O Índice de Desenvolvimento Urbano para Longevidade (IDL), iniciativa do Instituto de Longevidade Mongeral Aegon que conta com metodologia da Fundação Getúlio Vargas, chega à sua segunda edição com 876 municípios analisados, nos quais vivem 160 milhões de brasileiros. A primeira edição, lançada em 2017, analisou 498 cidades.

O objetivo do estudo é apontar, de forma clara e objetiva, os pontos positivos e negativos dessas cidades para que gestores, governantes e representantes da sociedade civil possam pensar em ações efetivas que promovam o aumento da longevidade com qualidade de vida nestas localidades.

Para isso, o IDL 2020 se baseou em 50 indicadores divididos em sete variáveis: Cuidados de Saúde; Bem-Estar; Finanças; Habitação; Cultura e Engajamento; Educação e Trabalho; e Indicadores Gerais. Os resultados mostraram que mais da metade dos municípios analisados não estão adequados para a longevidade de suas populações.

Para o Instituto, o dado é preocupante, visto que a população brasileira passa por um processo de envelhecimento acelerado.

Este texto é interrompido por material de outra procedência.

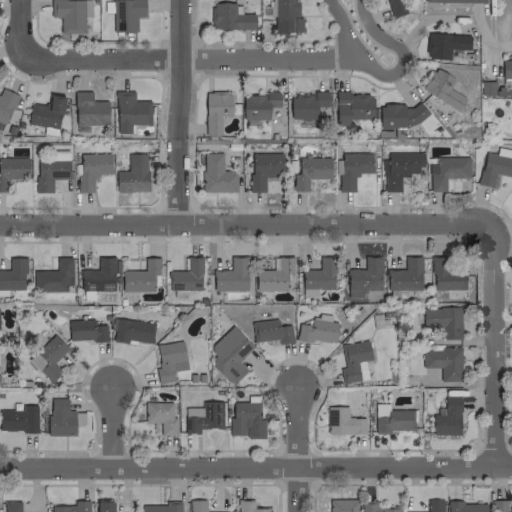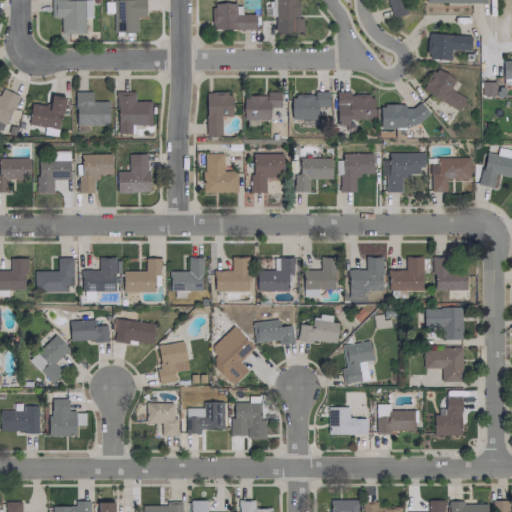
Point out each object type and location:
building: (456, 0)
building: (394, 7)
building: (69, 14)
building: (125, 14)
building: (286, 14)
building: (229, 16)
road: (18, 30)
road: (486, 41)
building: (443, 44)
road: (354, 50)
road: (185, 58)
building: (505, 71)
building: (440, 88)
building: (5, 103)
building: (257, 104)
building: (305, 104)
building: (350, 107)
building: (87, 110)
building: (214, 110)
building: (128, 111)
building: (45, 112)
road: (177, 114)
building: (398, 114)
building: (511, 116)
building: (57, 154)
building: (398, 167)
building: (493, 167)
building: (91, 168)
building: (262, 168)
building: (12, 169)
building: (350, 169)
building: (309, 171)
building: (445, 171)
building: (48, 173)
building: (131, 174)
building: (215, 174)
building: (510, 189)
road: (244, 228)
building: (12, 274)
building: (444, 274)
building: (97, 275)
building: (230, 275)
building: (272, 275)
building: (404, 275)
building: (185, 276)
building: (52, 277)
building: (140, 277)
building: (316, 277)
building: (363, 277)
building: (441, 320)
building: (316, 329)
building: (84, 330)
building: (130, 330)
building: (269, 331)
road: (494, 349)
building: (231, 355)
building: (47, 357)
building: (168, 360)
building: (352, 361)
building: (442, 362)
building: (159, 416)
building: (202, 417)
building: (446, 417)
building: (61, 418)
building: (390, 418)
building: (18, 419)
building: (245, 419)
building: (341, 421)
road: (112, 428)
road: (298, 447)
road: (255, 468)
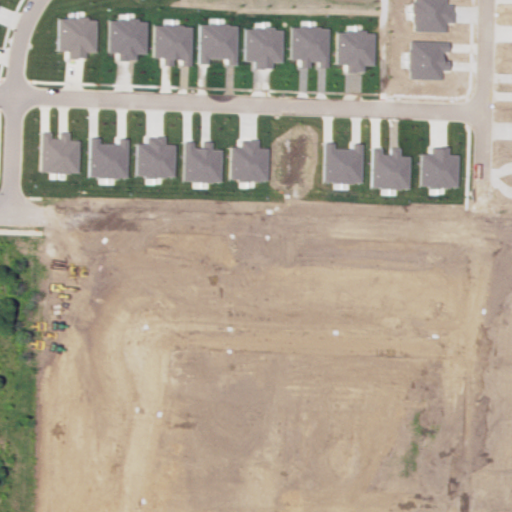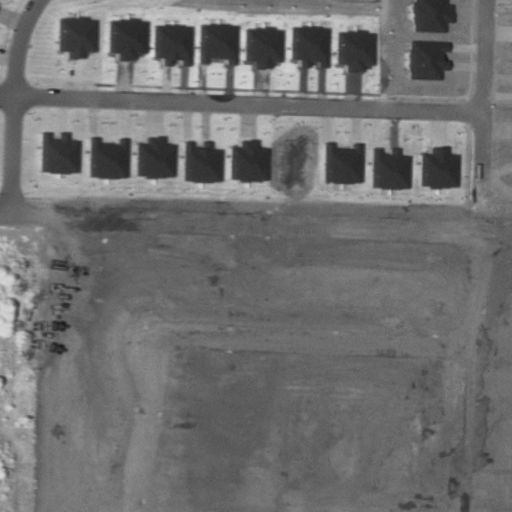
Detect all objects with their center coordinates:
building: (71, 35)
road: (15, 45)
road: (240, 103)
road: (480, 115)
road: (10, 153)
building: (53, 153)
road: (255, 221)
road: (306, 342)
road: (458, 370)
road: (140, 424)
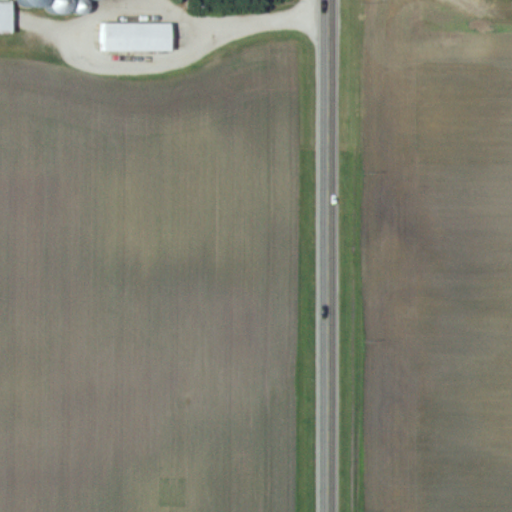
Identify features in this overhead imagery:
building: (29, 2)
building: (57, 6)
building: (4, 16)
building: (134, 36)
road: (327, 256)
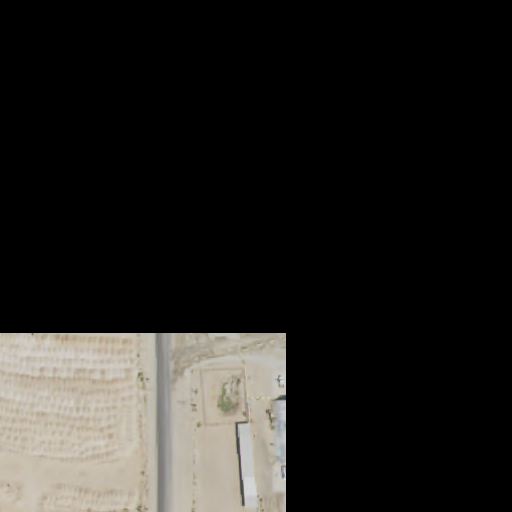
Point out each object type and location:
road: (162, 255)
road: (313, 362)
building: (493, 376)
building: (502, 428)
building: (294, 434)
building: (246, 467)
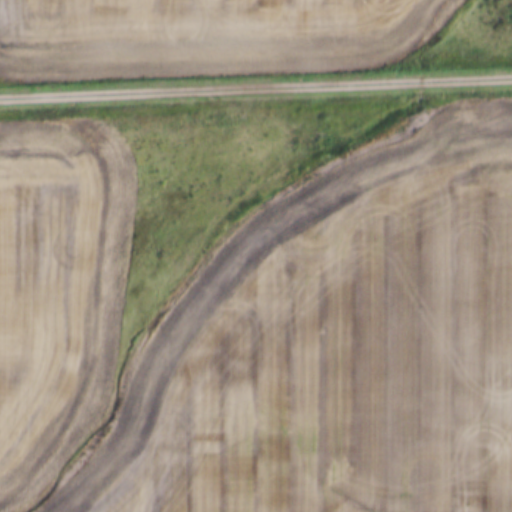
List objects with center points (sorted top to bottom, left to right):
road: (256, 84)
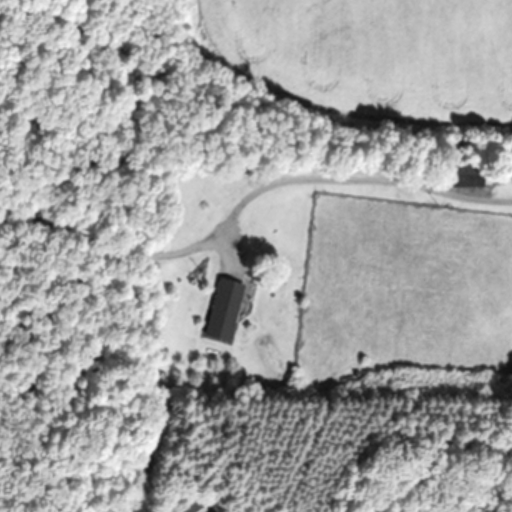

“O papel do IDL é muito além de ser um ranking", explica Henrique Noya, diretor-executivo do Instituto de Longevidade Mongeral Aegon. "Ele é uma ferramenta prática que contribui diretamente para que os gestores públicos desenvolvam políticas que melhorem a qualidade de vida nas cidades, e para que os empresários identifiquem oportunidades de ofertas de produtos e serviços que atendam a essa mesma demanda. Da mesma forma, é um importante aliado para que a sociedade conheça de forma objetiva a realidade de seus municípios e, com isso, possa escolher melhor os seus próximos representantes, principalmente em um ano de eleição municipal”.

Para a pesquisa foram selecionadas as mil cidades mais populosas do Brasil. Para a análise elas foram divididas em dois grupos: as 300 maiores e as 700 menores. Devido a falta de dados disponíveis para as análises comparativas, o número de cidades avaliadas caiu de mil para 876, que foram divididas em 280 cidades maiores e 596 menores, explica reportagem da Agência Brasil.

Na Bahia, ao todo, 16 cidades participaram da análise no grupo de cidades maiores, e 58 entre as menores. Entre as menores, Seabra aparece com o melhor indicador e 345 no IDL geral. Seguida por Guanambi (350), Itapetinga (354), Brumado (367), Santo Antônio de Jesus (368), Jacobina (370), Santaluz (372), Livramento de Nossa Senhor (373), Amargosa (378), Senhor do Bonfim (384), Cruz das Almas (385) e Macaúbas (386).

E Entre Rios, foi a pior colocada da Bahia e umas das priores do Brasil, ficando na posição 586 no geral.

Abaixo dados do estudo:




Dados completos do estudo pode ser acessado no site: https://institutomongeralaegon.org/longevidade-e-cidades/idl/brasil/nordeste/entre-rios

O que é o IDL ?
O Índice de Desenvolvimento Urbano para Longevidade – Instituto de Longevidade Mongeral Aegon (IDL) é um instrumento de medida do grau de preparação dos municípios brasileiros para o envelhecimento de suas comunidades. Fruto da parceria entre o Instituto de Longevidade Mongeral Aegon e a Escola de Administração de Empresas de São Paulo da Fundação Getulio Vargas (FGV/EAESP), por meio do IDL são reveladas as atuais condições de 876 cidades brasileiras, tendo em vista sua capacidade de atender às necessidades básicas de vida, destacadamente dos adultos mais idosos.